→ **EXERCISE DESCRIPTION**
Output the data in full. Keep every word exact and exclude the pictures.

→ **PROVIDED MATERIAL**
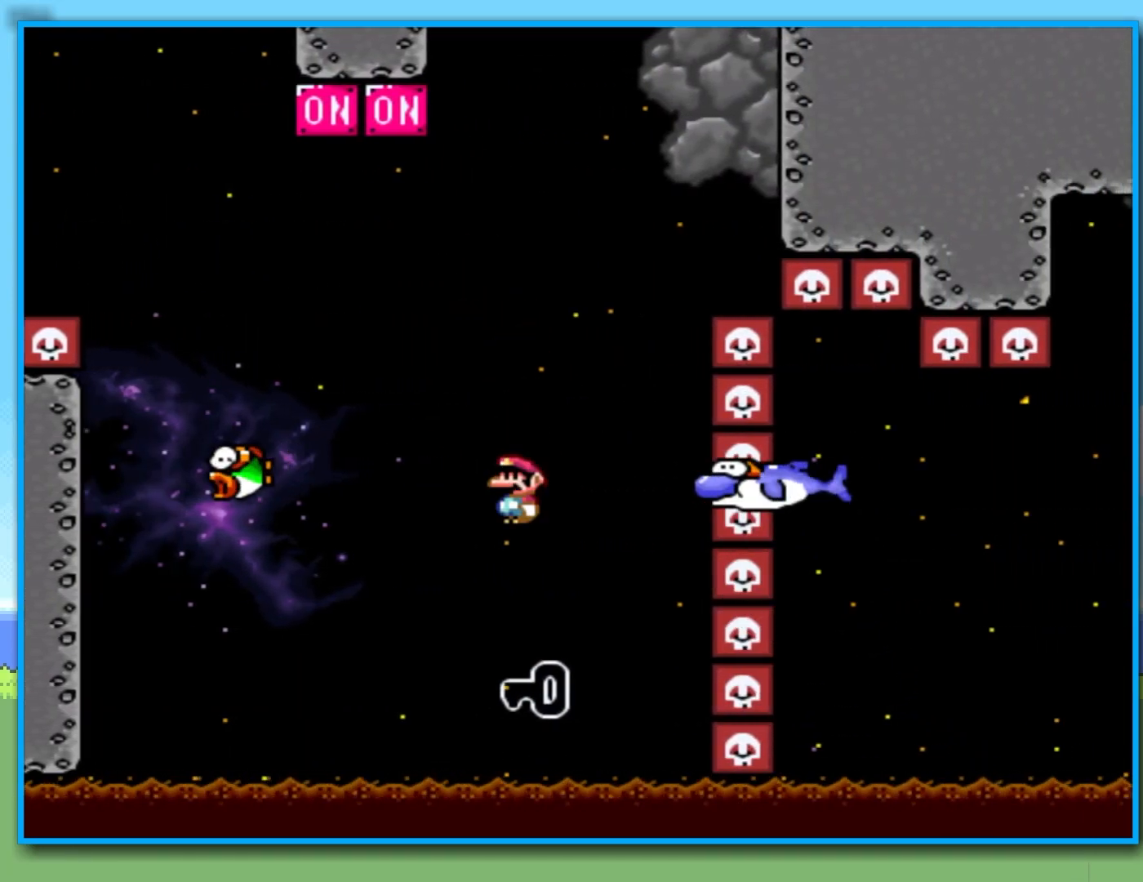
{"buttons": [], "left_stick": "center", "right_stick": "center", "events": [[83, "left_stick", "left"], [133, "R2", "up"], [150, "left_stick", "center"], [183, "Y", "up"]]}
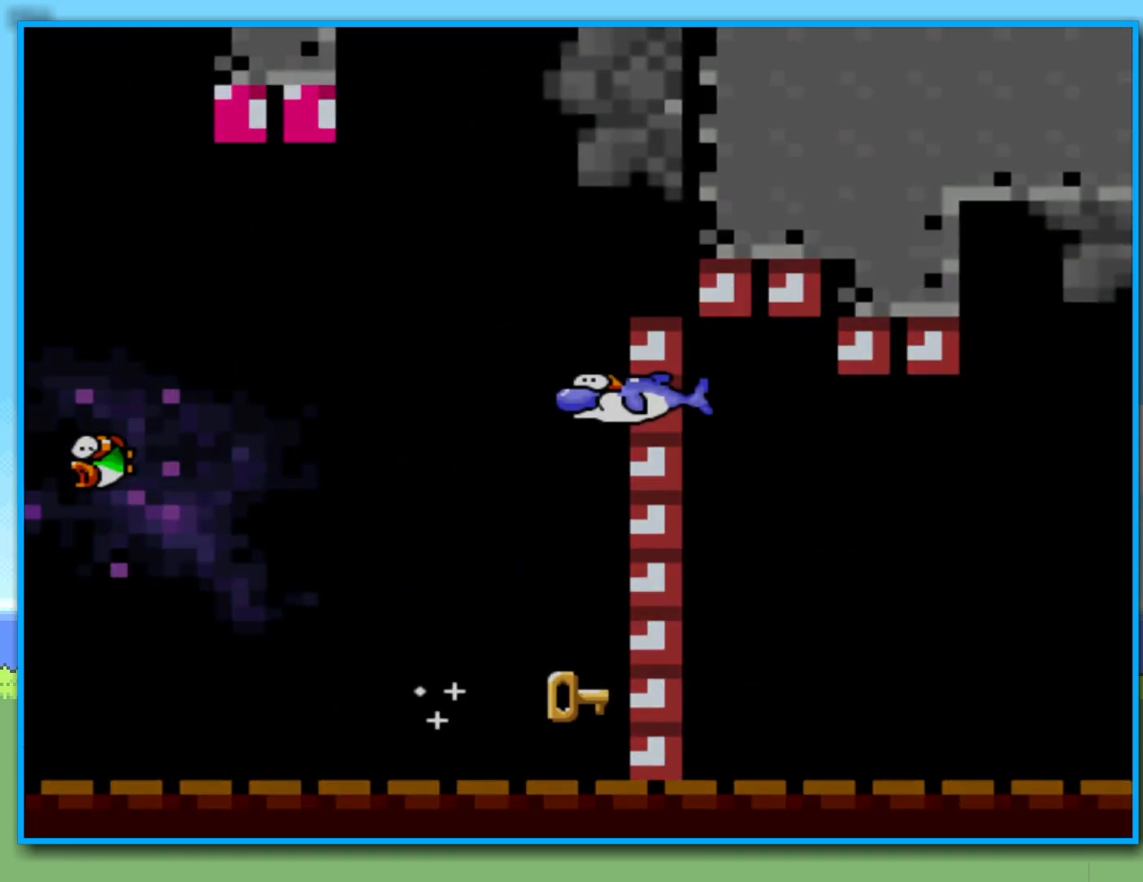
{"buttons": [], "left_stick": "center", "right_stick": "center", "events": [[167, "B", "down"], [250, "B", "up"], [367, "B", "down"], [433, "B", "up"]]}
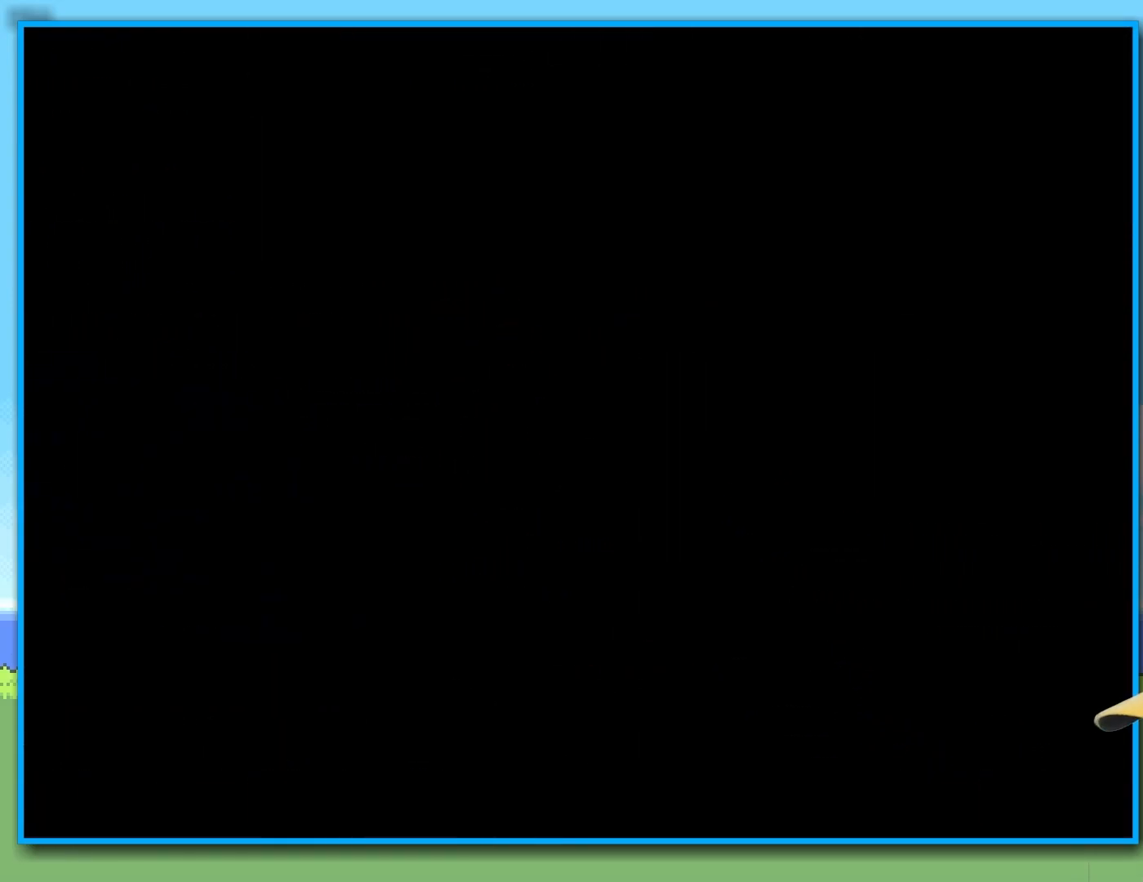
{"buttons": [], "left_stick": "center", "right_stick": "center", "events": [[67, "B", "down"], [233, "B", "up"]]}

→ **OUTPUT BELOW**
{"buttons": [], "left_stick": "center", "right_stick": "center", "events": [[83, "left_stick", "left"], [133, "R2", "up"], [150, "left_stick", "center"], [183, "Y", "up"]]}
{"buttons": [], "left_stick": "center", "right_stick": "center", "events": [[167, "B", "down"], [250, "B", "up"], [367, "B", "down"], [433, "B", "up"]]}
{"buttons": [], "left_stick": "center", "right_stick": "center", "events": [[67, "B", "down"], [233, "B", "up"]]}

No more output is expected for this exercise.